__TASK BRIEF__
Give back every line of the listing below verbatim, keeping the original order.

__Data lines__
-- start --
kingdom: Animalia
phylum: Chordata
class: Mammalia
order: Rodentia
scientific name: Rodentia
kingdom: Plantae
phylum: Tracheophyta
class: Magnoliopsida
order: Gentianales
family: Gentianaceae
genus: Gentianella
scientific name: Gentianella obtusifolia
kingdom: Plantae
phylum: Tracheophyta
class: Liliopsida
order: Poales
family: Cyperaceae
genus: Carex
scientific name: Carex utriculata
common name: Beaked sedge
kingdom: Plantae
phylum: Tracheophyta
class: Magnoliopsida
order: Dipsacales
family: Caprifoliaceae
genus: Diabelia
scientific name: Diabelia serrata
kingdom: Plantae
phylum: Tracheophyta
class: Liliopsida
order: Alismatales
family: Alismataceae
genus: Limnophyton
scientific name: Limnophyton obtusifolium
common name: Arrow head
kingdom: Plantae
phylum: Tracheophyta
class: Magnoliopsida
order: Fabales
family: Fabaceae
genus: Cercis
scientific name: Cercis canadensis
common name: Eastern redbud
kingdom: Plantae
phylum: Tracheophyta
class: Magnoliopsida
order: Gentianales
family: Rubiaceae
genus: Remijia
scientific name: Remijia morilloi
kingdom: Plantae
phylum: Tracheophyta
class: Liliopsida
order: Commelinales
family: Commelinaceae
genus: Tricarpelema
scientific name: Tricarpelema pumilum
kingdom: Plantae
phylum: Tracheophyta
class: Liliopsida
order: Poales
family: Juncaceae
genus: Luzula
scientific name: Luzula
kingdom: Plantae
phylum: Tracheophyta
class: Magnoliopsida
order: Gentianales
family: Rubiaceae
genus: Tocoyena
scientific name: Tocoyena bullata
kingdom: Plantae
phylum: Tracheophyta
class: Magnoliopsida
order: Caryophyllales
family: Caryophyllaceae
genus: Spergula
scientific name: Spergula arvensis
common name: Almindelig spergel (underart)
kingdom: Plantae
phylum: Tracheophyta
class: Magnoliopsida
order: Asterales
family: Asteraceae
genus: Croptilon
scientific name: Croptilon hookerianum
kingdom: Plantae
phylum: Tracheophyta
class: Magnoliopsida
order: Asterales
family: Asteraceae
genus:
-- end --
__TASK ANSWER__
kingdom: Animalia
phylum: Chordata
class: Mammalia
order: Rodentia
scientific name: Rodentia
kingdom: Plantae
phylum: Tracheophyta
class: Magnoliopsida
order: Gentianales
family: Gentianaceae
genus: Gentianella
scientific name: Gentianella obtusifolia
kingdom: Plantae
phylum: Tracheophyta
class: Liliopsida
order: Poales
family: Cyperaceae
genus: Carex
scientific name: Carex utriculata
common name: Beaked sedge
kingdom: Plantae
phylum: Tracheophyta
class: Magnoliopsida
order: Dipsacales
family: Caprifoliaceae
genus: Diabelia
scientific name: Diabelia serrata
kingdom: Plantae
phylum: Tracheophyta
class: Liliopsida
order: Alismatales
family: Alismataceae
genus: Limnophyton
scientific name: Limnophyton obtusifolium
common name: Arrow head
kingdom: Plantae
phylum: Tracheophyta
class: Magnoliopsida
order: Fabales
family: Fabaceae
genus: Cercis
scientific name: Cercis canadensis
common name: Eastern redbud
kingdom: Plantae
phylum: Tracheophyta
class: Magnoliopsida
order: Gentianales
family: Rubiaceae
genus: Remijia
scientific name: Remijia morilloi
kingdom: Plantae
phylum: Tracheophyta
class: Liliopsida
order: Commelinales
family: Commelinaceae
genus: Tricarpelema
scientific name: Tricarpelema pumilum
kingdom: Plantae
phylum: Tracheophyta
class: Liliopsida
order: Poales
family: Juncaceae
genus: Luzula
scientific name: Luzula
kingdom: Plantae
phylum: Tracheophyta
class: Magnoliopsida
order: Gentianales
family: Rubiaceae
genus: Tocoyena
scientific name: Tocoyena bullata
kingdom: Plantae
phylum: Tracheophyta
class: Magnoliopsida
order: Caryophyllales
family: Caryophyllaceae
genus: Spergula
scientific name: Spergula arvensis
common name: Almindelig spergel (underart)
kingdom: Plantae
phylum: Tracheophyta
class: Magnoliopsida
order: Asterales
family: Asteraceae
genus: Croptilon
scientific name: Croptilon hookerianum
kingdom: Plantae
phylum: Tracheophyta
class: Magnoliopsida
order: Asterales
family: Asteraceae
genus:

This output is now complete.